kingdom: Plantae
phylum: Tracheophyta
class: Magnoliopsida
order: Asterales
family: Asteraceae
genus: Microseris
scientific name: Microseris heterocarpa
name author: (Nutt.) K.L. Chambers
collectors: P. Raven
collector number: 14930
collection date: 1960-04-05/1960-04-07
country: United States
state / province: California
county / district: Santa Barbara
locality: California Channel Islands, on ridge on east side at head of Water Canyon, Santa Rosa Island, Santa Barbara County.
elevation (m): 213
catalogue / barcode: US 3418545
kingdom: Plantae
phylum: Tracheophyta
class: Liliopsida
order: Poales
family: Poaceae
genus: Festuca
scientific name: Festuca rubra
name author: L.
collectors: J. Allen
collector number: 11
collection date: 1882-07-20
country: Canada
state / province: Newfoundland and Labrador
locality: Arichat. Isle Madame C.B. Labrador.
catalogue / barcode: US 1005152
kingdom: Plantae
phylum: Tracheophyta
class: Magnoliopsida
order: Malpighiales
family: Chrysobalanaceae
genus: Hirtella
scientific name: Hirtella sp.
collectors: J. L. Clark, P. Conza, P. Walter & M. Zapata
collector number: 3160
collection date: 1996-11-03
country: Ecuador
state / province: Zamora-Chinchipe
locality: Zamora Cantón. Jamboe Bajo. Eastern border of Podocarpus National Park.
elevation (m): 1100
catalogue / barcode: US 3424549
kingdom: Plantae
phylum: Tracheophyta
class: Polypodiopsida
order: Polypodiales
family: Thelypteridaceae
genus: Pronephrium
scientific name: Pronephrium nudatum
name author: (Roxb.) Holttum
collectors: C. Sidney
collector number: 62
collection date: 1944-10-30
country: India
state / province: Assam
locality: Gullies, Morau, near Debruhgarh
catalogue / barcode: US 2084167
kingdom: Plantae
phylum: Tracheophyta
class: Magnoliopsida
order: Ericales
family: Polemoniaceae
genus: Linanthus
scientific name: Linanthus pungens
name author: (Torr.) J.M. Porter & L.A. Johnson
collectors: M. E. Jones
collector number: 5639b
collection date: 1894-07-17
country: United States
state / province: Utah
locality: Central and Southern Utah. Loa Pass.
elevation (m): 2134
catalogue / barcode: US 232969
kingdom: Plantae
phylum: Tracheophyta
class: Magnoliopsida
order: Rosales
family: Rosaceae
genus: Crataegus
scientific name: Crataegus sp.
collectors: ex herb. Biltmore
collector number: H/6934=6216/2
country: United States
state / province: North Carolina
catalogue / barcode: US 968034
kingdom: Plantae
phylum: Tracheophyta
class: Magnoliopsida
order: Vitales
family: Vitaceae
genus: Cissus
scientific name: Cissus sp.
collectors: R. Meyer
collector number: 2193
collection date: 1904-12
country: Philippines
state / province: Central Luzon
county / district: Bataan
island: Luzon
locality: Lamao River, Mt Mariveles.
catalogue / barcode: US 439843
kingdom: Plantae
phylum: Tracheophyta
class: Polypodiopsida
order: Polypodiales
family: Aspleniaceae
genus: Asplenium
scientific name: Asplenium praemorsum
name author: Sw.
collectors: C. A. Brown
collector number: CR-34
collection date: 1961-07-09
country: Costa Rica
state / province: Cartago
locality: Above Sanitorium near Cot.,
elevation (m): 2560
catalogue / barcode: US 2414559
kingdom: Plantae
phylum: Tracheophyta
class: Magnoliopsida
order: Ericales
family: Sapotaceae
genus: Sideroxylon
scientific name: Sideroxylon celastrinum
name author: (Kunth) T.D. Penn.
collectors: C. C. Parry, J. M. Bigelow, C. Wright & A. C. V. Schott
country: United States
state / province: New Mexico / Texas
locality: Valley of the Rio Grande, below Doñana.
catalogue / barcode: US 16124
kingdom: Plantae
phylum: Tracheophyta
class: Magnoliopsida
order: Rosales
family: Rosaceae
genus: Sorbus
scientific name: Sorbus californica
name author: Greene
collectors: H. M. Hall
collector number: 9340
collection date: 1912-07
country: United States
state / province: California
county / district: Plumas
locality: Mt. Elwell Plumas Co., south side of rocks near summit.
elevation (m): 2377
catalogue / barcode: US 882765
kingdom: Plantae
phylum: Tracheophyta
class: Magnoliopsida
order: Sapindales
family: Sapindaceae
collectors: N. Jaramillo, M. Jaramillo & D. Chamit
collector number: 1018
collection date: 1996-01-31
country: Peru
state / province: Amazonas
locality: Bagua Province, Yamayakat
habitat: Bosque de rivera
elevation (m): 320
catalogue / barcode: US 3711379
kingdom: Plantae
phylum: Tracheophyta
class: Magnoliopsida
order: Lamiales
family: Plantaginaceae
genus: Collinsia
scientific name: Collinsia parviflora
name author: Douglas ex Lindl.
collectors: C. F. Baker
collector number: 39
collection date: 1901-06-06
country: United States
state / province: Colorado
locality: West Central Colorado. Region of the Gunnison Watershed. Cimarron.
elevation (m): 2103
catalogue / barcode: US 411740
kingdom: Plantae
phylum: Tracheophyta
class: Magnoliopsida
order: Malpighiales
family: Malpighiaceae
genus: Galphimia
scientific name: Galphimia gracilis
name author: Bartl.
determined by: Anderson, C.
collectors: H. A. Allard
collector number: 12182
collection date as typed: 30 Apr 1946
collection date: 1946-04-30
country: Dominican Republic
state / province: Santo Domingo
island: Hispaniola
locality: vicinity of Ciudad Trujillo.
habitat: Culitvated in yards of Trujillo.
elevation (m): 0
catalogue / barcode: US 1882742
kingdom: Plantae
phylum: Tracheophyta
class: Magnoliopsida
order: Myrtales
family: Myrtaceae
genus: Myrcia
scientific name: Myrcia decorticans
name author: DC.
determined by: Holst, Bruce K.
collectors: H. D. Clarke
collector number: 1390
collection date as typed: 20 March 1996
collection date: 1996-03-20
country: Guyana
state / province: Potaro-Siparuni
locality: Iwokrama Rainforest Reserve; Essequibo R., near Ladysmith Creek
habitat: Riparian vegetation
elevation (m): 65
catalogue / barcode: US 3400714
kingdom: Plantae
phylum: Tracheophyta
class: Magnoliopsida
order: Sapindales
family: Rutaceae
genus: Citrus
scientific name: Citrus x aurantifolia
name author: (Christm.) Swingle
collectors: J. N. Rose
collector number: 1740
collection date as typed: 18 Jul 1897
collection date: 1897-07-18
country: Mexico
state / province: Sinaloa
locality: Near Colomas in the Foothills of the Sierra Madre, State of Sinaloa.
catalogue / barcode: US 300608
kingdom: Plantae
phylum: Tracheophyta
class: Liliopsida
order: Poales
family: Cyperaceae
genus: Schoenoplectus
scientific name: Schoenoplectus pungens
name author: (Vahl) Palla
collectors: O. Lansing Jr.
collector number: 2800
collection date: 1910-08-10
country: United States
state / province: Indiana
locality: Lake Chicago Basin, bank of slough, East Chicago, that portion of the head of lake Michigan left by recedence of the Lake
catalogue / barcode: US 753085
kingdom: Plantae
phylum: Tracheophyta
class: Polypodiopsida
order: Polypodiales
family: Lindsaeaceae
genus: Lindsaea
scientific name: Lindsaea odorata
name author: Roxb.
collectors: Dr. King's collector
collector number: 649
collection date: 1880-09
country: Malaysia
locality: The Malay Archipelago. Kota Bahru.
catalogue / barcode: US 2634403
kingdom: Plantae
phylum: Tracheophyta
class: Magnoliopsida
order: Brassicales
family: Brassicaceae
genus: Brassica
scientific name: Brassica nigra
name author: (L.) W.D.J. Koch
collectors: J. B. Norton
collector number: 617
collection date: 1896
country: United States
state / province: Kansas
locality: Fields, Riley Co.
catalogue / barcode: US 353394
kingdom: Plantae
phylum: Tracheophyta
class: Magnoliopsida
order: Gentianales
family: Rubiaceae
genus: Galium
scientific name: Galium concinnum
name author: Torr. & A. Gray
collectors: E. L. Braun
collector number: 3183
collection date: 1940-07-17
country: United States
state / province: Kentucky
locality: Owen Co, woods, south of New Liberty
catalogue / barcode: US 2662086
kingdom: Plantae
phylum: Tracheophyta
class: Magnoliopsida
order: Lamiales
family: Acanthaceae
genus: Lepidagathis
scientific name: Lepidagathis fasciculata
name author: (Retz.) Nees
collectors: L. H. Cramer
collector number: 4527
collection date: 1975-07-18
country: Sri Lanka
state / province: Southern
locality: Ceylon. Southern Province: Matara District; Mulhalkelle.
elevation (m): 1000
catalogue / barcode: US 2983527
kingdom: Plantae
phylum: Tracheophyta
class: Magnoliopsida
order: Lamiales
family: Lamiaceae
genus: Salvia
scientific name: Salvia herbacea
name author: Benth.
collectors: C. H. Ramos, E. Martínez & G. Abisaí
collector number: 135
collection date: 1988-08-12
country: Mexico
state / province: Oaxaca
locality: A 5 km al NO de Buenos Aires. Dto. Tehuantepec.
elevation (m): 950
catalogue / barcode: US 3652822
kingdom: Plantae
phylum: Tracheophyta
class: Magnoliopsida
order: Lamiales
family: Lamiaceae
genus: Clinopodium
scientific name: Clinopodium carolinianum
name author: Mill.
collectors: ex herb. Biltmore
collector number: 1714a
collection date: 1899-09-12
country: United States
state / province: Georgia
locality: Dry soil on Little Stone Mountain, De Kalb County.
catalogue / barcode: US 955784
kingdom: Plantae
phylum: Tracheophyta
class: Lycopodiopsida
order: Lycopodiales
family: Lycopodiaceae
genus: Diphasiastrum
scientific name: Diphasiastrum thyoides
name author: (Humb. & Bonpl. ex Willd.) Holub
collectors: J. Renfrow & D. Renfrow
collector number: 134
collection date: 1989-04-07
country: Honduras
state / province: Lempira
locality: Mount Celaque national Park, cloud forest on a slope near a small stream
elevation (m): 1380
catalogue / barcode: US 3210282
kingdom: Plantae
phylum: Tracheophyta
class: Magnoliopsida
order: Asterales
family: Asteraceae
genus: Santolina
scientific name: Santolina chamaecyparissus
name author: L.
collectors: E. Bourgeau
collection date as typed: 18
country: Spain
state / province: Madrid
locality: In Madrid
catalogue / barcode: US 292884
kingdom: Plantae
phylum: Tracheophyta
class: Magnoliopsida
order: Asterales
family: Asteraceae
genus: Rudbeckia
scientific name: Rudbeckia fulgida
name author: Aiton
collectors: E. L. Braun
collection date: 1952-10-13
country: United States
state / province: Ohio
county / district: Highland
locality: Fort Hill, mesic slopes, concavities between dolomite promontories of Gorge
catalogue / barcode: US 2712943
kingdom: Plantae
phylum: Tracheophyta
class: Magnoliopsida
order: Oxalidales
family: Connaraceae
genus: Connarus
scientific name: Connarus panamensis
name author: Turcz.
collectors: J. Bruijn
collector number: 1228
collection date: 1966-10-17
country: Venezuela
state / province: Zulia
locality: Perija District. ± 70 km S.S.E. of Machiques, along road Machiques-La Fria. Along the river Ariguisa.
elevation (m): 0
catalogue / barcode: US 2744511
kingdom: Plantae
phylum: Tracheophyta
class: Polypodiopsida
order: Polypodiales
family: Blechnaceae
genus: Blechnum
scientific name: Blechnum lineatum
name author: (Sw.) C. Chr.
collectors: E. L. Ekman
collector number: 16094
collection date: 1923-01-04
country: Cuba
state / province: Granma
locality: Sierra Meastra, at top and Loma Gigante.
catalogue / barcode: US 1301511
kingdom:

☆ ☆ ☆ ☆ ☆

**PROBLEM DETAILS**. Rewrite the rows starting at the line containing "catalogue / barcode: US 439843" and stopping after the line containing "state / province: Colorado". Change "collection date" to "date collected" throughout and leave everything else unchanged.

**EXERCISE RESPONSE**.
catalogue / barcode: US 439843
kingdom: Plantae
phylum: Tracheophyta
class: Polypodiopsida
order: Polypodiales
family: Aspleniaceae
genus: Asplenium
scientific name: Asplenium praemorsum
name author: Sw.
collectors: C. A. Brown
collector number: CR-34
date collected: 1961-07-09
country: Costa Rica
state / province: Cartago
locality: Above Sanitorium near Cot.,
elevation (m): 2560
catalogue / barcode: US 2414559
kingdom: Plantae
phylum: Tracheophyta
class: Magnoliopsida
order: Ericales
family: Sapotaceae
genus: Sideroxylon
scientific name: Sideroxylon celastrinum
name author: (Kunth) T.D. Penn.
collectors: C. C. Parry, J. M. Bigelow, C. Wright & A. C. V. Schott
country: United States
state / province: New Mexico / Texas
locality: Valley of the Rio Grande, below Doñana.
catalogue / barcode: US 16124
kingdom: Plantae
phylum: Tracheophyta
class: Magnoliopsida
order: Rosales
family: Rosaceae
genus: Sorbus
scientific name: Sorbus californica
name author: Greene
collectors: H. M. Hall
collector number: 9340
date collected: 1912-07
country: United States
state / province: California
county / district: Plumas
locality: Mt. Elwell Plumas Co., south side of rocks near summit.
elevation (m): 2377
catalogue / barcode: US 882765
kingdom: Plantae
phylum: Tracheophyta
class: Magnoliopsida
order: Sapindales
family: Sapindaceae
collectors: N. Jaramillo, M. Jaramillo & D. Chamit
collector number: 1018
date collected: 1996-01-31
country: Peru
state / province: Amazonas
locality: Bagua Province, Yamayakat
habitat: Bosque de rivera
elevation (m): 320
catalogue / barcode: US 3711379
kingdom: Plantae
phylum: Tracheophyta
class: Magnoliopsida
order: Lamiales
family: Plantaginaceae
genus: Collinsia
scientific name: Collinsia parviflora
name author: Douglas ex Lindl.
collectors: C. F. Baker
collector number: 39
date collected: 1901-06-06
country: United States
state / province: Colorado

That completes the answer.